Nineteen lawmakers have tested positive for coronavirus in the recent PCR tests coordinated by the Federal Parliament Secretariat.

The tests were conducted at the Federal Parliament building from May 5 to 7 as the House of Representatives session had been summoned for May 10.

According to Secretariat Spokesperson Dr Rojnath Pandey, 19 lawmakers including one member from the National Assembly have tested positive.

A total of 205 lawmakers underwent the tests. Prior to this, nine HoR members had tested positive for the virus.

They are currently under medical care. With the latest test results, the number of COVID-infected lawmakers has reached 28.

Apart from this, 141 others, including Secretariat employees, marshals, private secretaries, security personnel, members of Parliamentary Journalists Society, and the International Convention Centre’s staff tested positive.

Tests were conducted on 1,030 individuals.

Prime Minister KP Sharma Oli is scheduled to seek a vote of confidence in the HoR session summoned for May 10.
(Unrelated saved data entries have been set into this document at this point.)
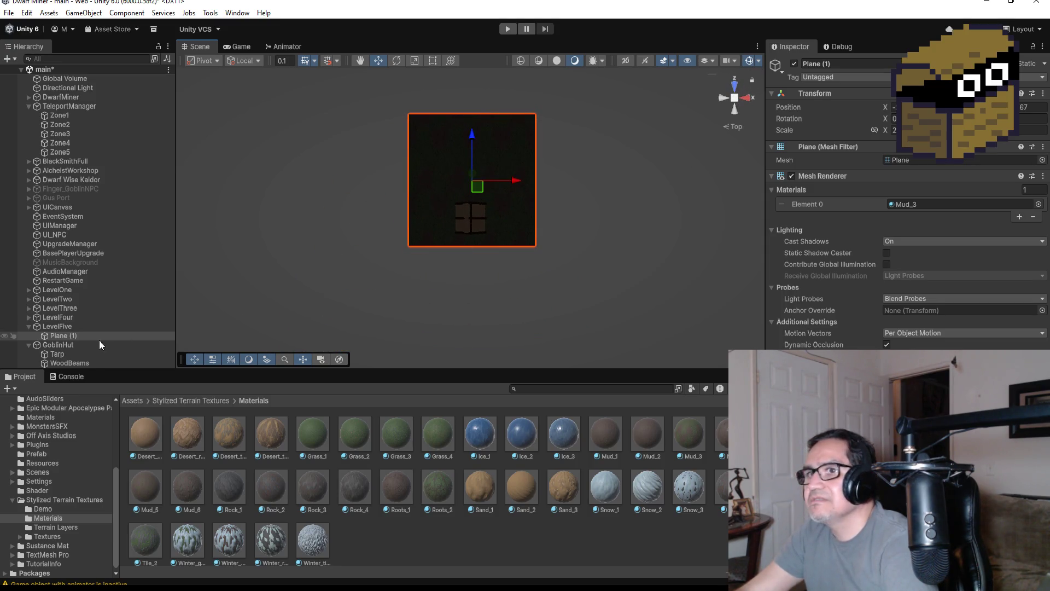
# Make GoblinHut a child of LevelFive and duplicate Plane (1).
pyautogui.click(57, 345)
pyautogui.click(27, 345)
pyautogui.moveTo(54, 344); pyautogui.dragTo(60, 327)
pyautogui.click(49, 336)
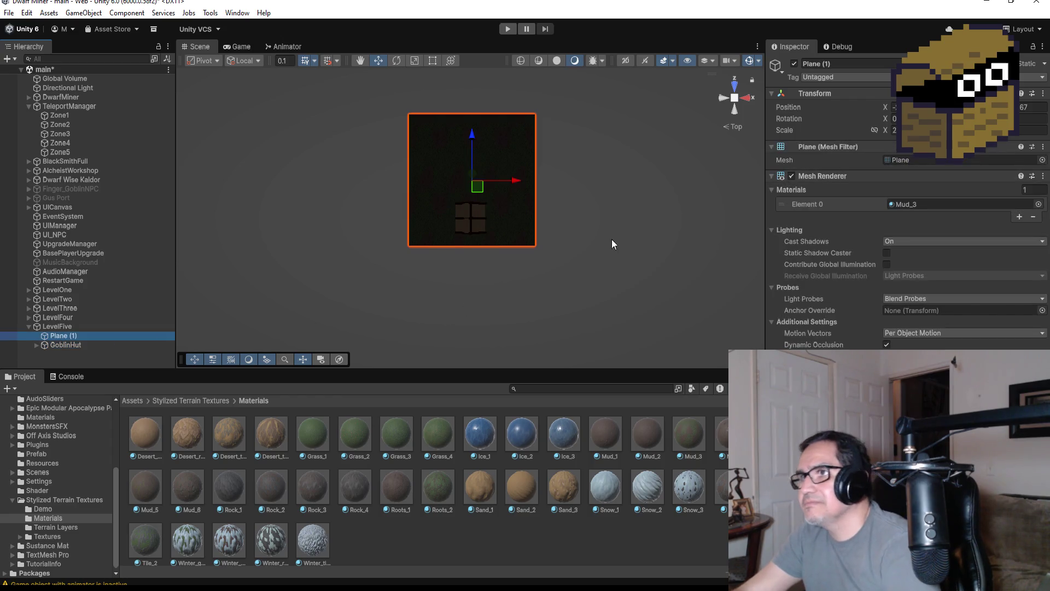
pyautogui.press('ctrl+d')
# Move Plane (2) beside Plane (1) and vertex-snap it flush against it.
pyautogui.moveTo(508, 179)
pyautogui.mouseDown()
pyautogui.moveTo(661, 182)
pyautogui.moveTo(652, 182)
pyautogui.mouseUp()
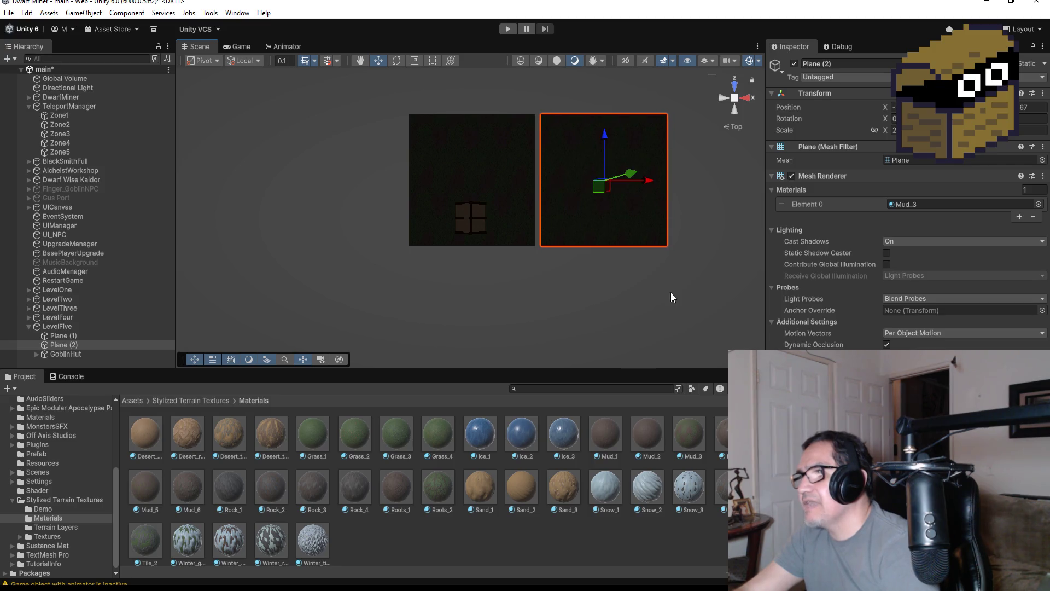
pyautogui.moveTo(673, 298); pyautogui.dragTo(651, 140)
pyautogui.scroll(3, 582, 305)
pyautogui.press('v')
pyautogui.moveTo(594, 279); pyautogui.dragTo(592, 278)
pyautogui.scroll(-5, 602, 281)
President Bidhya Devi Bhandari had summoned the session on the given day as the prime minister deemed it necessary to show that he had the confidence of the Lower House.

How to include the infected lawmakers in the session is the challenge of the hour.

One of the ways is to provide separate rooms to them so that they can participate in the vote with the help security people wearing PPEs.

The session has drawn widespread concern as it is taking place at a time when the infection rate has been hitting daily new records.

Nepal on Saturday reported 53 deaths and 8,287 new cases of coronavirus, taking the tally of infections to 385,890. Of them, 756 were children and teenagers below 19 years of age.

As many as 195 of the newly infected are children below nine years of age and 561 are in the age group 10 to 19.

On Saturday noon however, in an interview with CNN, Prime Minister KP Sharma Oli said that the COVID situation was under control in Nepal and his government was taking “serious measures” to supply oxygen and hospital beds.

Oli, who has been criticised for doing little to contain the pandemic, also went on to blame the people for the rapid surge in virus cases saying that he had controlled the pandemic last year and that is why people became more negligent this year.

A few hours after Oli’s claim, the Health Ministry announced that its plan to bring in 5 million doses of vaccine had been aborted for now, and the country recorded 53 COVID deaths in 24 hours.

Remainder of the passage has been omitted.